I'll tell you one thing: if you hurt that old woman's feelings or abuse her
kindness, it'll be a damnation on you. I'm not like her, you know. I
don't believe you're mad. I don't think there's anything wrong
with you a'tall.”

“I'm not mad,” the widow said.

“I don't wonder you're weak, though,” the woman
said. “You've had a baby. I can tell by the look of you.” She gestured
at the widow's sore and laden breasts. They had been used,
then abruptly unused, and the widow had had no clue how to remedy the disaster.

Zenta's eyes shone unkindly, she was pleased with her cleverness.
“How long ago? I'd guess two months. Where is he now?”

There was no answer, which indeed was the answer. No lie could touch the
question. The widow's mind shut off the image that had grown up before her,
ghastly and sudden. She met Zenta's eye, a ragged, hot attention forming where
before there had been nothing. Zenta saw it and her face fell.

“Oh no. You didn't . . .” Her voice became soft and
peculiar. “Did you lose it?”

The widow's long hair dripped, strewn in weedy patterns across her
back. “Yes.”

“Did it live long?” Zenta asked with a strange eagerness. How
precious news of suffering is, how collectible.

The widow looked down to where her toes were splayed out against the tub
and saw for the first time that several nails were dark with blood. One middle toe was
badly cut.
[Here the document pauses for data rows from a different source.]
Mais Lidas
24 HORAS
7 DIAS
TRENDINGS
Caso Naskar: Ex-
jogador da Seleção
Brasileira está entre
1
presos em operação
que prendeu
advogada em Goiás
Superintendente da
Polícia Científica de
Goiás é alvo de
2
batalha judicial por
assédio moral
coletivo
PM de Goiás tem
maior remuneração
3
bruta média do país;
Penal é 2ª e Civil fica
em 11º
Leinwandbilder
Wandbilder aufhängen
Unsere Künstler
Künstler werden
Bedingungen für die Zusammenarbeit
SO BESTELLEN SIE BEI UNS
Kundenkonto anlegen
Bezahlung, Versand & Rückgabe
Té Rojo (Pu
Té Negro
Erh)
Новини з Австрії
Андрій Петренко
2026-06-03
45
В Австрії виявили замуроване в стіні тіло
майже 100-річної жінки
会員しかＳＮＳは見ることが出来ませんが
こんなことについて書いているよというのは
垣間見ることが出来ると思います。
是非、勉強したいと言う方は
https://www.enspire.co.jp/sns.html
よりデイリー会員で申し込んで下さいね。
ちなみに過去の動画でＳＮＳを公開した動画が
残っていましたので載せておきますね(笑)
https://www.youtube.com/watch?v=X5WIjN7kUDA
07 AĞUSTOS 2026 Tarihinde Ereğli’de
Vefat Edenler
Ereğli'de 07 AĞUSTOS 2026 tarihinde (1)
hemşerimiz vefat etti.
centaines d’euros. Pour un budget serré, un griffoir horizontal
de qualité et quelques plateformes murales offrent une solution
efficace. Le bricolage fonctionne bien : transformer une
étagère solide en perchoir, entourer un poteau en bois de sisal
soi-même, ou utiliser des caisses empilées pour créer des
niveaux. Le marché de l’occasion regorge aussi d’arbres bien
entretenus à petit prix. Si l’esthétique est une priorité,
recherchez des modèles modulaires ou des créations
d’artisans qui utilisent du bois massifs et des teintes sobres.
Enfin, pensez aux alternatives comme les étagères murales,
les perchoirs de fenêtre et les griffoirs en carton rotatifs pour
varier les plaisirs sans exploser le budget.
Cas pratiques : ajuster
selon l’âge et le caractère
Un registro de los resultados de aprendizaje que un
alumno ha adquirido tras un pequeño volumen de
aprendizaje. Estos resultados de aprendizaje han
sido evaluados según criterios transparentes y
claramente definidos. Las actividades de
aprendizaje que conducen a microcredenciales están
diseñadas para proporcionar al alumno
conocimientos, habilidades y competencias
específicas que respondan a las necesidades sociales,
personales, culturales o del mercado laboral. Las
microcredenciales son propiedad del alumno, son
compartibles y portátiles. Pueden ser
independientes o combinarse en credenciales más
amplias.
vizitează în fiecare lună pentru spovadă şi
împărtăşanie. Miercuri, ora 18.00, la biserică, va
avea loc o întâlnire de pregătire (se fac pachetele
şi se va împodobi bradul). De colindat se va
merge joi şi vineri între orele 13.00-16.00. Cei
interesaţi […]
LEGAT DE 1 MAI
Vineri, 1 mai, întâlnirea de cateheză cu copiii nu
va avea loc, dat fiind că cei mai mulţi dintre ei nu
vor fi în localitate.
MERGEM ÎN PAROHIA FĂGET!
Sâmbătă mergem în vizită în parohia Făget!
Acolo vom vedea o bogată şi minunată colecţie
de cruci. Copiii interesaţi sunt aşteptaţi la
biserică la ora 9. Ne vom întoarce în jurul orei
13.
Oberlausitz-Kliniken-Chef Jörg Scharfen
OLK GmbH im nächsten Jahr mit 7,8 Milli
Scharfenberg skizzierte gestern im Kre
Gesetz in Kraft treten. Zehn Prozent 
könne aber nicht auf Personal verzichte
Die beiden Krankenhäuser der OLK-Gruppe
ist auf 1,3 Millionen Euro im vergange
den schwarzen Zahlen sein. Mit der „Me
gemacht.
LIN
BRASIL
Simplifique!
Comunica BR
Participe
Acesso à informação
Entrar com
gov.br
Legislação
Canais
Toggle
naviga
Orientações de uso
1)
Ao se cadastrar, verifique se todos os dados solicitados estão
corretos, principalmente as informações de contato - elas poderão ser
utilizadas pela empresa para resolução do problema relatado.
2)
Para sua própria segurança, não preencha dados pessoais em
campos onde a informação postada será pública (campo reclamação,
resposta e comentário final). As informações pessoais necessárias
She did not know what had caused this. She felt no pain there, nor anywhere
else in her body. Did he live long? How far away from here? How long ago?
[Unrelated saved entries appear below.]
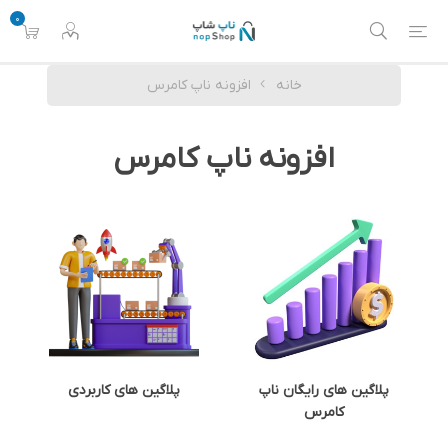
0
خانه
افزونه ناپ کامرس
افزونه ناپ کامرس
پلاگین های رایگان ناپ
پلاگین های کاربردی
کامرس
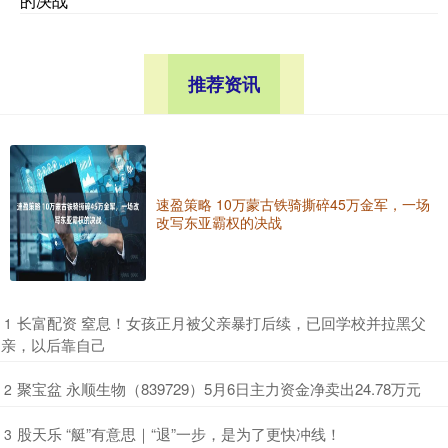
的决战
推荐资讯
速盈策略 10万蒙古铁骑撕碎45万金军，一场
改写东亚霸权的决战
​长富配资 窒息！女孩正月被父亲暴打后续，已回学校并拉黑父
1
亲，以后靠自己
​聚宝盆 永顺生物（839729）5月6日主力资金净卖出24.78万元
2
​股天乐 “艇”有意思｜“退”一步，是为了更快冲线！
3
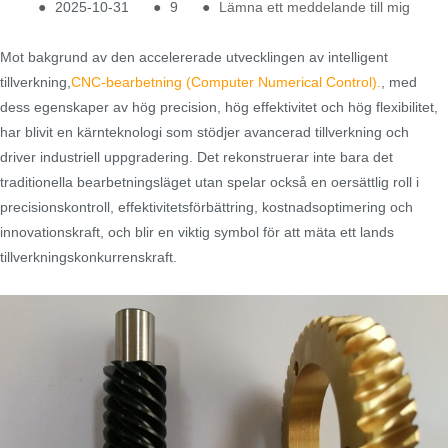
●
2025-10-31
●
9
●
Lämna ett meddelande till mig
Mot bakgrund av den accelererade utvecklingen av intelligent
tillverkning,
CNC-bearbetning (Computer Numerical Control).
, med
dess egenskaper av hög precision, hög effektivitet och hög flexibilitet,
har blivit en kärnteknologi som stödjer avancerad tillverkning och
driver industriell uppgradering. Det rekonstruerar inte bara det
traditionella bearbetningsläget utan spelar också en oersättlig roll i
precisionskontroll, effektivitetsförbättring, kostnadsoptimering och
innovationskraft, och blir en viktig symbol för att mäta ett lands
tillverkningskonkurrenskraft.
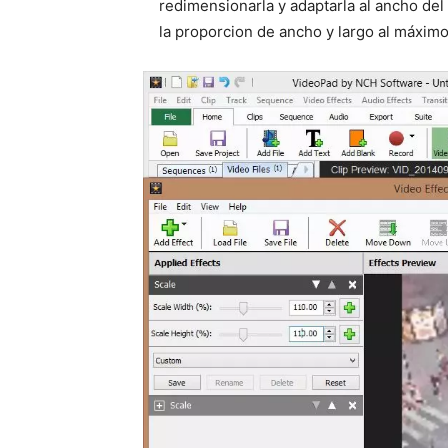
redimensionarla y adaptarla al ancho de
la proporcion de ancho y largo al máximo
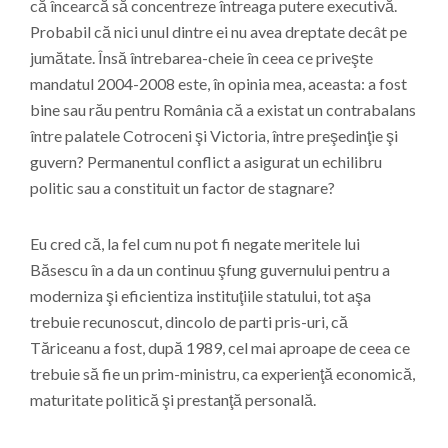
că încearcă să concentreze întreaga putere executivă.
Probabil că nici unul dintre ei nu avea dreptate decât pe
jumătate. Însă întrebarea-cheie în ceea ce priveşte
mandatul 2004-2008 este, în opinia mea, aceasta: a fost
bine sau rău pentru România că a existat un contrabalans
între palatele Cotroceni şi Victoria, între preşedinţie şi
guvern? Permanentul conflict a asigurat un echilibru
politic sau a constituit un factor de stagnare?
Eu cred că, la fel cum nu pot fi negate meritele lui
Băsescu în a da un continuu şfung guvernului pentru a
moderniza şi eficientiza instituţiile statului, tot aşa
trebuie recunoscut, dincolo de parti pris-uri, că
Tăriceanu a fost, după 1989, cel mai aproape de ceea ce
trebuie să fie un prim-ministru, ca experienţă economică,
maturitate politică şi prestanţă personală.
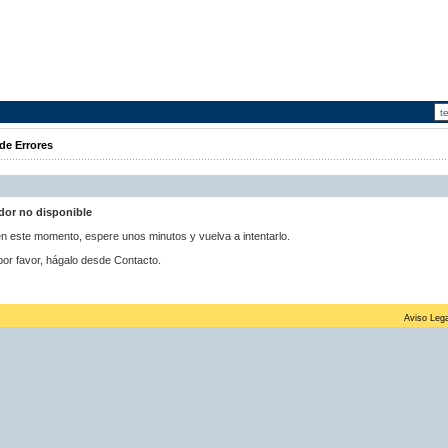
de Errores
idor no disponible
 en este momento, espere unos minutos y vuelva a intentarlo.
por favor, hágalo desde Contacto.
Aviso Lega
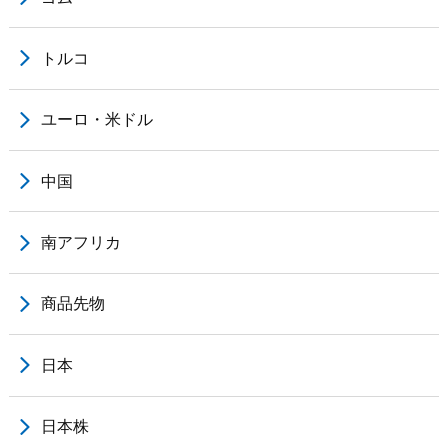
トルコ
ユーロ・米ドル
中国
南アフリカ
商品先物
日本
日本株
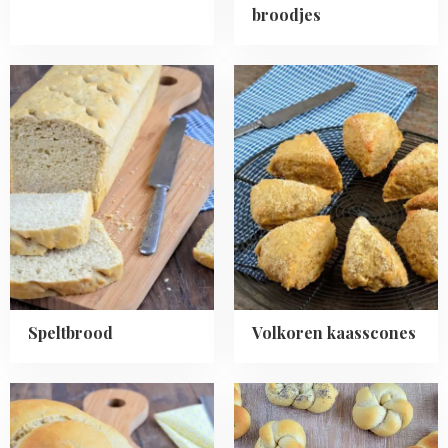
broodjes
Read
Read
more
more
about
about
Speltbrood
Volkoren
kaasscones
Speltbrood
Volkoren kaasscones
Read
Read
more
more
about
about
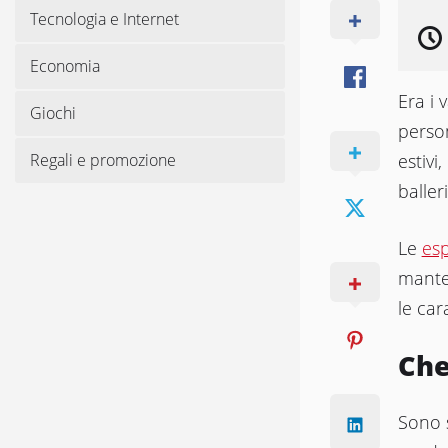
Tecnologia e Internet
Economia
Era i 
Giochi
person
Regali e promozione
estivi
baller
Le
esp
mante
le car
Che
Sono s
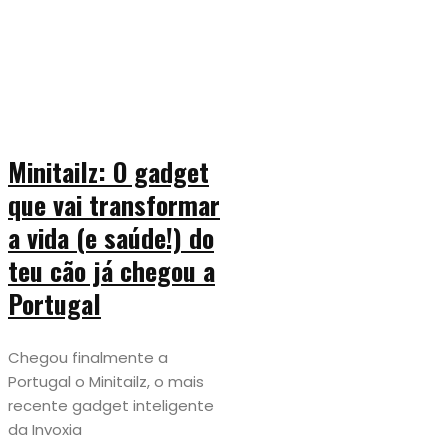
Minitailz: O gadget
que vai transformar
a vida (e saúde!) do
teu cão já chegou a
Portugal
Chegou finalmente a
Portugal o Minitailz, o mais
recente gadget inteligente
da Invoxia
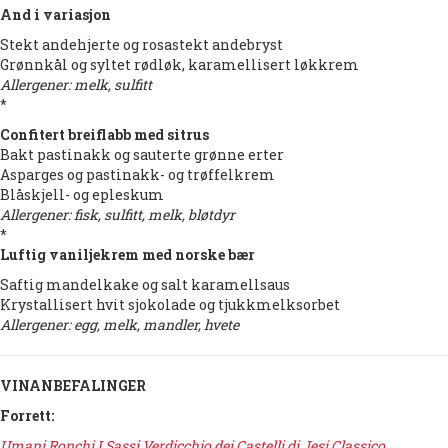
And i variasjon
Stekt andehjerte og rosastekt andebryst
Grønnkål og syltet rødløk, karamellisert løkkrem
Allergener: melk, sulfitt
*
Confitert breiflabb med sitrus
Bakt pastinakk og sauterte grønne erter
Asparges og pastinakk- og trøffelkrem
Blåskjell- og epleskum
Allergener: fisk, sulfitt, melk, bløtdyr
*
Luftig vaniljekrem med norske bær
Saftig mandelkake og salt karamellsaus
Krystallisert hvit sjokolade og tjukkmelksorbet
Allergener: egg, melk, mandler, hvete
VINANBEFALINGER
Forrett:
Umani Ronchi I Sassi Verdicchio dei Castelli di Jesi Classico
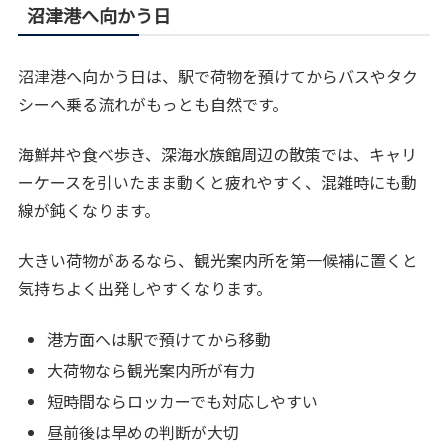
沼津港へ向かう日
沼津港へ向かう日は、駅で荷物を預けてからバスやタク
シーへ乗る流れがもっとも自然です。
海鮮丼や食べ歩き、深海水族館周辺の散策では、キャリ
ーケースを引いたまま動くと疲れやすく、混雑時にも動
線が鈍くなります。
大きい荷物があるなら、観光案内所を第一候補に置くと
気持ちよく出発しやすくなります。
港方面へは駅で預けてから移動
大荷物なら観光案内所が有力
短時間ならロッカーでも対応しやすい
昼前後は早めの判断が大切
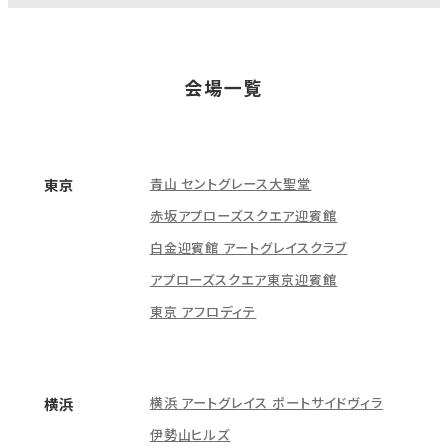
会場一覧
青山 セントグレース大聖堂
東京
赤坂アプローズスクエア迎賓館
白金迎賓館 アートグレイスクラブ
アプローズスクエア東京迎賓館
東京 アフロディテ
横浜 アートグレイス ポートサイドヴィラ
横浜
伊勢山ヒルズ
She brought the heel of her hand to her mouth and bit down hard, waiting
to feel the yank of pain. The hand was not numb, in fact she knew she had broken the
skin, but the throb that came afterward was distant, a fretful voice floating on the
air. Both women gazed at the ring of marks left there on her palm, a pink stain forming
slowly.

Zenta's scrub cloth hung frozen in the air. “You can get up
now,” she said, wholly unnerved. “Get up.”